Йозеф ответил, что полагает невозможным оставаться здесь долее, на что Тоблер возразил, что, мол, не стоит принимать это так уж всерьез. Засим патрон взял свою шляпу и удалился.
Через час помощник, стараясь не привлекать к себе внимания, поднялся в башенную комнатку и начал укладывать свои пожитки. Он вновь одну за другой брал в руки мелкие, пустяковые, но так много значащие для него вещицы и аккуратно, однако ж споро клал их в стоящий наготове саквояж. Закончив сборы, он минуты две постоял у открытого окна, внимательно, с благодарностью в сердце оглядывая окрестности. Большому озеру у подножия холма он даже послал воздушный поцелуй, вовсе не думая о том, что он делает, просто ему вдруг захотелось попрощаться.
Выйдя на балкон, он окликнул Вирзиха:
— Подождите! Я сейчас.
С саквояжем в руке он сошел вниз. Как же стучало его сердце!
— Я зашел попрощаться, мне пора, — сказал он г-же Тоблер.
— Что случилось-то? Вы в самом деле должны уйти? — спросила она.
— Да, — кивнул помощник.
— Вы будете иногда вспоминать обо мне?
Он наклонился и поцеловал ей руки, сначала одну, потом другую.

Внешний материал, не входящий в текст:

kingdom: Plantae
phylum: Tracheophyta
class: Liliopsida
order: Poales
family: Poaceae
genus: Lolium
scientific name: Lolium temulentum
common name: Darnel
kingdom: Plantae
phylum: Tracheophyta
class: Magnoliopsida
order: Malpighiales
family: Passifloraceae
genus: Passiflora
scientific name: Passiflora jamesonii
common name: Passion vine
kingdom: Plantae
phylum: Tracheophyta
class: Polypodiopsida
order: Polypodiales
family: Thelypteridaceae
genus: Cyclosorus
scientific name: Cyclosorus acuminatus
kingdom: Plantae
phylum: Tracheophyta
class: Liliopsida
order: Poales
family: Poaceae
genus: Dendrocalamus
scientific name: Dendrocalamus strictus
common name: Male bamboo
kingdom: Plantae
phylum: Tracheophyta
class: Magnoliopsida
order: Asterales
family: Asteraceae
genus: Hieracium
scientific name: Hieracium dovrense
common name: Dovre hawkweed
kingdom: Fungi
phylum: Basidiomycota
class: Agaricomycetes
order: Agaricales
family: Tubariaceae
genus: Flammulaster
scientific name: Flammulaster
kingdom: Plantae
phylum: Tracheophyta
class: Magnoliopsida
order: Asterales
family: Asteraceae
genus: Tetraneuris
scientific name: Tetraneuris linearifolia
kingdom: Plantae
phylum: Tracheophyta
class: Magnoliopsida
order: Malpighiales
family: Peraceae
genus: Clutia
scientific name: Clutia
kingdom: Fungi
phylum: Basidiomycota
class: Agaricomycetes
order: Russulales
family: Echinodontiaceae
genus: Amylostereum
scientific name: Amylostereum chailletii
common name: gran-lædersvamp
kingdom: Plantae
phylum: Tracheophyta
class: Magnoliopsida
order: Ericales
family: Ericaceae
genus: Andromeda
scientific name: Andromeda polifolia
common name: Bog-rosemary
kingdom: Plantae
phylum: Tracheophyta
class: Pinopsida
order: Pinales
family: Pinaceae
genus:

— Да-да, Йозеф, вспоминайте иногда о госпоже Тоблер, вам это не повредит! Она женщина самая обыкновенная, каких много, ничем не примечательная. Оставьте, пожалуйста. Не надо целовать мне руки. Попрощайтесь-ка лучше с детьми. Вальтер! Поди же сюда. Йозеф уходит от нас. Ну, Дора, дай Йозефу ручку. Вот так… — Она умолкла. Потом продолжала: — Я надеюсь и желаю, чтобы все у вас было в порядке, да я почти уверена в этом. Старайтесь быть хоть чуточку кротким, но не слишком; мужественно делать свое дело вам так или иначе придется. Только никогда не кипятитесь, не отвечайте на брошенные в сердцах недобрые слова — за резким словом так скоро приходит благовоспитанное и мягкое. Приучите себя молча справляться с обидами. То, что женщины принуждены делать изо дня в день, мужчине тоже не мешает взять на заметку. Мир и дом живут по одним и тем же законам, только размах у них разный. Ни в коем случае не горячитесь!.. Вы все уложили? И Вирзих тоже уходит с вами? Послушайте меня, Марти: никаких наскоков, главное — учтивость. Тогда вы обязательно добьетесь успеха! Я… я тоже скоро уеду. Этот дом для нас потерян. Мы все — я, муж, дети — переберемся куда-нибудь в город, наверно, снимем квартиру подешевле. Человек ко всему привыкает, но скажите честно: хоть немножко вам у нас нравилось? Правда? Ведь было столько хорошего! А Тоблеру передать, что вы велели кланяться?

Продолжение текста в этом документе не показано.